Todo estádio tem, pelo menos, dois lados: o de dentro e o de fora, o norte e o sul, o de fato e o de direito, o real, o simbólico, o imaginário...


Ontem fui às compras. Comprei fatos. Fatos e enganos. Procurando viver os dois lados da mesma moeda, fomos ao Mineirão ver o jogo Japão x México, da Copa das Confederações. Não, não compramos ingressos, eles nos foram dados de graça. Devido ao baixo quorum do jogo anterior em Belo Horizonte, o estádio sob custódia da FIFA só teve a lotação de ontem, de 52690 pessoas, depois de tomada a iniciativa de distribuir ingressos para um seleto público. Mas a verdadeira falta de graça estava só começando.
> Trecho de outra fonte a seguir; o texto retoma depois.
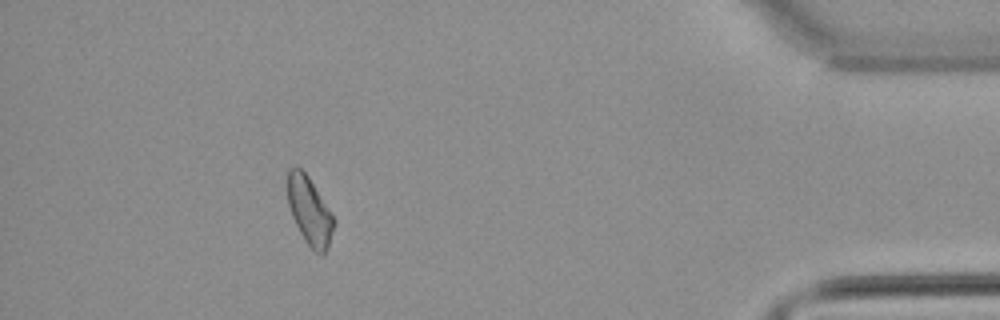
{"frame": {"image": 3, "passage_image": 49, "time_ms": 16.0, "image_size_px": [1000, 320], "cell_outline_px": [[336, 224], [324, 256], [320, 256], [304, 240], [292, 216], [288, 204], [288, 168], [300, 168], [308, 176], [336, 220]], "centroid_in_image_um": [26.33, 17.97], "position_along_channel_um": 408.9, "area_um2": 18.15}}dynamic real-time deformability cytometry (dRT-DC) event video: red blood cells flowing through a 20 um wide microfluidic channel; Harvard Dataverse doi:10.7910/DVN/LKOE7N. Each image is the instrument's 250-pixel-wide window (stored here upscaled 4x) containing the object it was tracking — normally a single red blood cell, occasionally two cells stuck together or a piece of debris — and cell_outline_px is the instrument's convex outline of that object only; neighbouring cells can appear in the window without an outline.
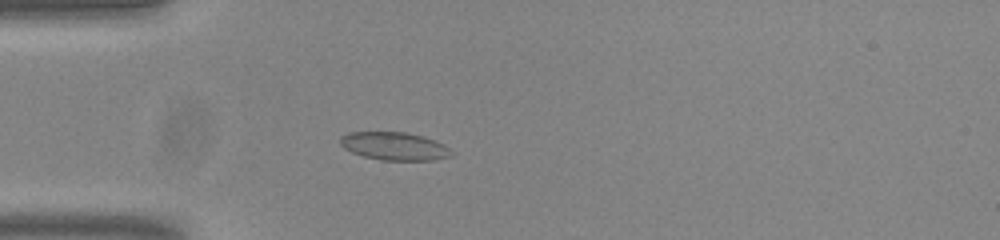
{"species": "common noctule bat (a hibernating species)", "species_latin": "Nyctalus noctula", "temperature_condition": "room temperature", "stored_images_in_passage": 44, "camera_frame_rate_fps": 3000, "um_per_image_px": 0.085, "animal": {"sex": "male", "body_mass_g": 20.0, "forearm_length_mm": 53.3}, "frame": {"image": 1, "passage_image": 6, "time_ms": 1.667, "image_size_px": [1000, 240], "cell_outline_px": [[452, 156], [436, 160], [380, 160], [364, 156], [352, 152], [344, 148], [340, 144], [340, 136], [348, 132], [404, 132], [420, 136], [444, 144], [452, 152]], "centroid_in_image_um": [33.5, 12.43], "position_along_channel_um": 51.5, "area_um2": 18.03}}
Depois de irmos à manifestação na Praça Sete de Setembro, no centro de Belo Horizonte, pegamos o ônibus disponibilizado pela prefeitura e rumamos para a região da Pampulha, onde fica esse estádio, recentemente reformado para os eventos esportivos que se anunciam. Para tornar possível uma logística razoavelmente aceitável, impressionou-nos a quantidade de pessoal contratado, seja para organizar as filas, recolher os ingressos, verificar se todos estavam sentados e prontos para partir. Ficamos imaginando se todos esses recursos - financeiros e humanos - tivessem sido investidos em um sistema de transporte que pudesse se perpetuar, através do cotidiano dos trabalhadores, para muito além das poucas semanas em torno de campeonatos esportivos.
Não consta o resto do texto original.